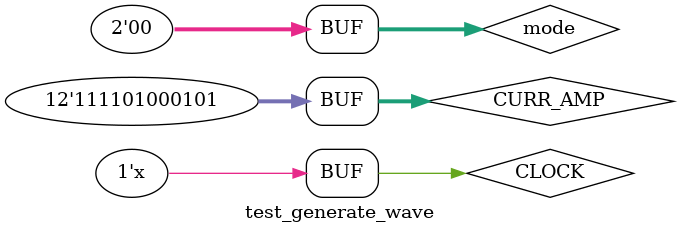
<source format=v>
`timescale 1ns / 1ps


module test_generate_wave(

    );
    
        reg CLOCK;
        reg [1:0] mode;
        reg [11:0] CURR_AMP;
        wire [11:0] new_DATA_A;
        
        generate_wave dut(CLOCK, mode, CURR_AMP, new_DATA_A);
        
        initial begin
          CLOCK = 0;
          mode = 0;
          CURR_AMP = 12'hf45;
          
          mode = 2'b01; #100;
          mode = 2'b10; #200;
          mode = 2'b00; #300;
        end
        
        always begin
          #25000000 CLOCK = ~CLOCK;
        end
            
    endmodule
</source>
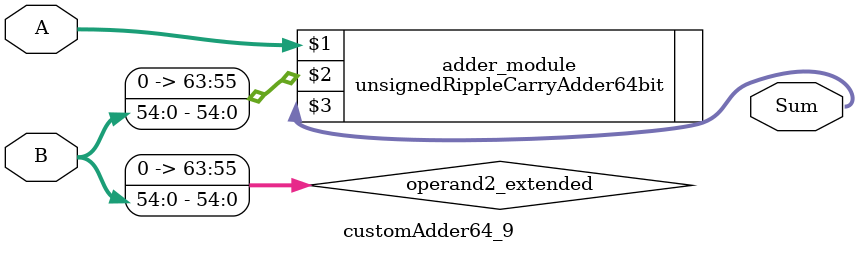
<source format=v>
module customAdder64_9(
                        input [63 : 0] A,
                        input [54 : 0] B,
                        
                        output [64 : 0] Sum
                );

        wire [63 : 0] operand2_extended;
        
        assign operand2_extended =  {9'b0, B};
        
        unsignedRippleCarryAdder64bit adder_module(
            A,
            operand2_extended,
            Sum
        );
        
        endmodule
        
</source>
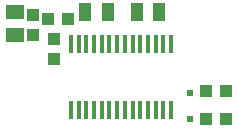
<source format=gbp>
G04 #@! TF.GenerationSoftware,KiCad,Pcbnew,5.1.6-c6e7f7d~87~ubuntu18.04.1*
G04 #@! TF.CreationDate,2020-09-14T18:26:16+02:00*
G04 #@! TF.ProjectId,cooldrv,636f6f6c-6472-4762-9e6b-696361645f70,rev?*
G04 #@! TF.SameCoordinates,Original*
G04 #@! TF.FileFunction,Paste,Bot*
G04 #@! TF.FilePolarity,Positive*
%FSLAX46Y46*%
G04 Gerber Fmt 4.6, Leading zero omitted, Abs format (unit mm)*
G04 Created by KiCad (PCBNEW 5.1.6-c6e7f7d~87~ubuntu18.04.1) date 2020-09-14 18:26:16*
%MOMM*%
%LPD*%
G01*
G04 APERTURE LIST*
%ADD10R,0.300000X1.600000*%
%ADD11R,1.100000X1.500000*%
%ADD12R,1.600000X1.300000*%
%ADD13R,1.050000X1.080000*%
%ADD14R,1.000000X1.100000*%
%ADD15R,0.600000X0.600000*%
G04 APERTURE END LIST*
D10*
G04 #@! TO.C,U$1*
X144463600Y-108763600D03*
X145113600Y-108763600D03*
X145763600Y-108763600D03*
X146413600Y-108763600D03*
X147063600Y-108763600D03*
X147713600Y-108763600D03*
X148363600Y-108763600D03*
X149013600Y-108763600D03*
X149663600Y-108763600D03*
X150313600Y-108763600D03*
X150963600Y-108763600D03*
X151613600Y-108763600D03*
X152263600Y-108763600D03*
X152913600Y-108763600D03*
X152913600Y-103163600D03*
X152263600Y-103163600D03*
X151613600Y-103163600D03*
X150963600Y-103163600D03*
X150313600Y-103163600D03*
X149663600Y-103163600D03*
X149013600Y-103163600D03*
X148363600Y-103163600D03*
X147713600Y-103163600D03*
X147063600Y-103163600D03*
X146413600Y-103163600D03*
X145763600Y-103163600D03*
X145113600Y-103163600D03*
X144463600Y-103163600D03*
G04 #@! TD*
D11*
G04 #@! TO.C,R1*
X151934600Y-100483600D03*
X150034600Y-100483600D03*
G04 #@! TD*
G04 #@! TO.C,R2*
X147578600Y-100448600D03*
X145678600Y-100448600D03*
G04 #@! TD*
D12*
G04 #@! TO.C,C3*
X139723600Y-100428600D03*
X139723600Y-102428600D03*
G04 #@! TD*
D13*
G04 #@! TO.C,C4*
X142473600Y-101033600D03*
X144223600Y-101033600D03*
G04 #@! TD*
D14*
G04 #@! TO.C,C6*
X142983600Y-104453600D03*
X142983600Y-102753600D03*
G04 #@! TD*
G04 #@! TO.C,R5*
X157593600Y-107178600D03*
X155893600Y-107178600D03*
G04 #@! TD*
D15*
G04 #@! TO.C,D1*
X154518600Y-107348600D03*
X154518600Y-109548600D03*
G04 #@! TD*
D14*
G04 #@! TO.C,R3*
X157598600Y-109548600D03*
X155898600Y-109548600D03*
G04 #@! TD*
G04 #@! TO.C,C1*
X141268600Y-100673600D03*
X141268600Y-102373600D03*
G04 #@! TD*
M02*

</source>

...

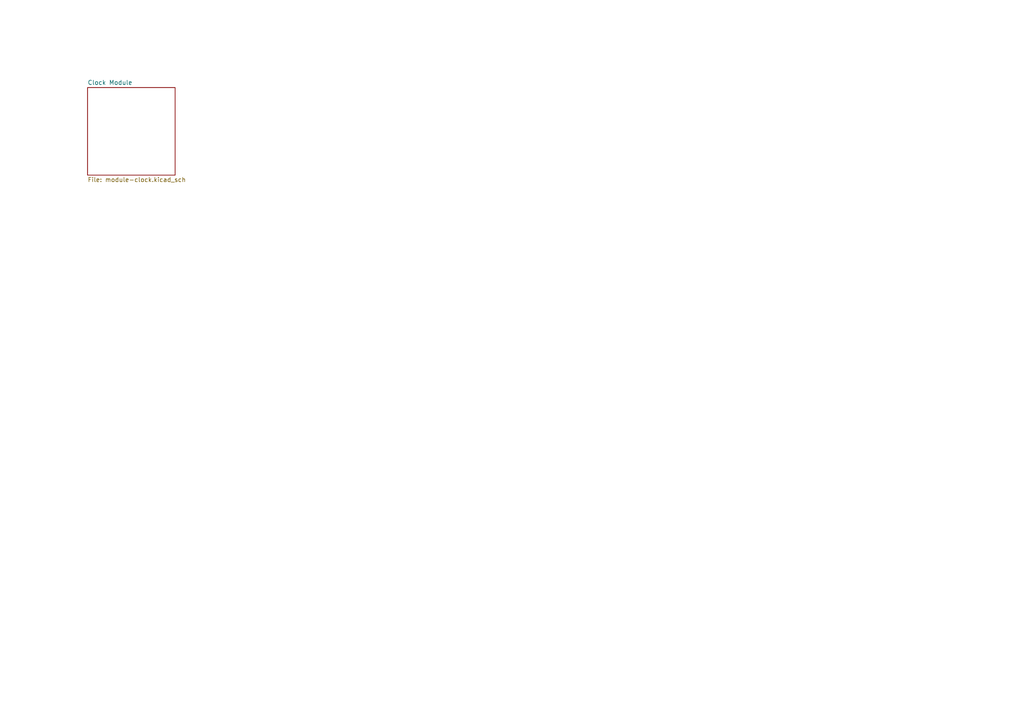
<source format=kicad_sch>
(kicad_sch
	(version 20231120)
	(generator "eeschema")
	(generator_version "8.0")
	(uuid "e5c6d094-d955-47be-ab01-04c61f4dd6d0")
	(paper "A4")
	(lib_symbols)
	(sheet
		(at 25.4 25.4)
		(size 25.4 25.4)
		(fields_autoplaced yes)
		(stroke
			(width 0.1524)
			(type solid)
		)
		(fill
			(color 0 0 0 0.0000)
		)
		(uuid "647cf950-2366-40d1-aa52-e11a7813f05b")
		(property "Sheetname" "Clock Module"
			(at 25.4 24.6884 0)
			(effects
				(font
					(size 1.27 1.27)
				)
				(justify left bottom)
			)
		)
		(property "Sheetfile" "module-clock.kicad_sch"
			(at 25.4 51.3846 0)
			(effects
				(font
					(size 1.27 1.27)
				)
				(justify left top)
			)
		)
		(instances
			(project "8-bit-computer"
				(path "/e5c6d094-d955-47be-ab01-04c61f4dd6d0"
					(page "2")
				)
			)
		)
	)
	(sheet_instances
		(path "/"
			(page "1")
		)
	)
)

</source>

THE PROBLEM | Show every line of the data that includes the string "uuid".

EXPECTED ANSWER |
	(uuid "e5c6d094-d955-47be-ab01-04c61f4dd6d0")
		(uuid "647cf950-2366-40d1-aa52-e11a7813f05b")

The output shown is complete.